In this case the wavenumber in the [math]y[/math]-direction is [math]k_y = \sin\theta k_0[/math] where [math]k_0[/math] is the travelling mode, the pure imaginary root of the Dispersion Relation for a Free Surface (note that [math]k_y[/math] is imaginary).

We assume here that the object has infinite length in the [math]y[/math]-direction, so the solution does not vary in that direction except over a period. This means that the potential is now of the form [math]\phi(x,y,z)=e^{k_y y}X(x)Z(z)[/math]. The separation of variables and the application of Laplace's equation clearly shows that the dependance of [math]z[/math] remains unchanged. However, we obtain

[math] \frac{1}{e^{k_yy}X(x)}(k_y^2e^{k_yy}X(x)+e^{k_yy}\frac{d^2X}{dx^2})=k_n^2=-\frac{1}{Z(z)}\frac{d^2Z}{dz^2} [/math]

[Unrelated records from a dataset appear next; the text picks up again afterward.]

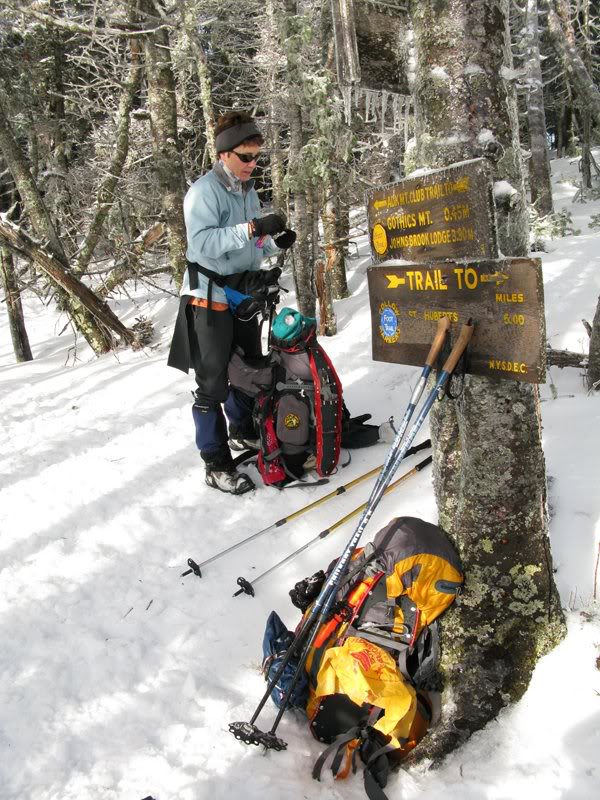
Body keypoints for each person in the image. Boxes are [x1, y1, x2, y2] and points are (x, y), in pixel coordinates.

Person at [168, 111, 296, 495]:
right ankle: (215, 461)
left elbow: (250, 247)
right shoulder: (203, 192)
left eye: (257, 157)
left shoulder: (248, 193)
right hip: (208, 296)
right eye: (245, 157)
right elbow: (203, 244)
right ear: (224, 154)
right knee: (212, 382)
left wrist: (272, 243)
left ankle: (242, 430)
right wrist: (252, 228)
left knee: (246, 368)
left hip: (241, 294)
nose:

where [math]k_n[/math] is a root of the dispersion equation. This simplifies as

[math] k_y^2+\frac{1}{X}\frac{d^2X}{dx^2}=k_n^2 [/math]

which permits to obtain the following differential equation for [math]X[/math]

[math] \frac{d^2X}{dx^2}-(k_n^2-k_y^2)X=0 [/math]

If we introduce the new variable [math]k_x^2=k_n^2-k_y^2[/math], we obtain a similar differential equation to solve in the [math]x[/math]-direction as for the null incident angle problem, so that we can develop a solution for [math]X[/math] of the same form that the one with no angle, taking care of replacing the wave number [math]k_n[/math] by [math]\hat{k}_{n} = \sqrt{k_n^2 - k_y^2}[/math].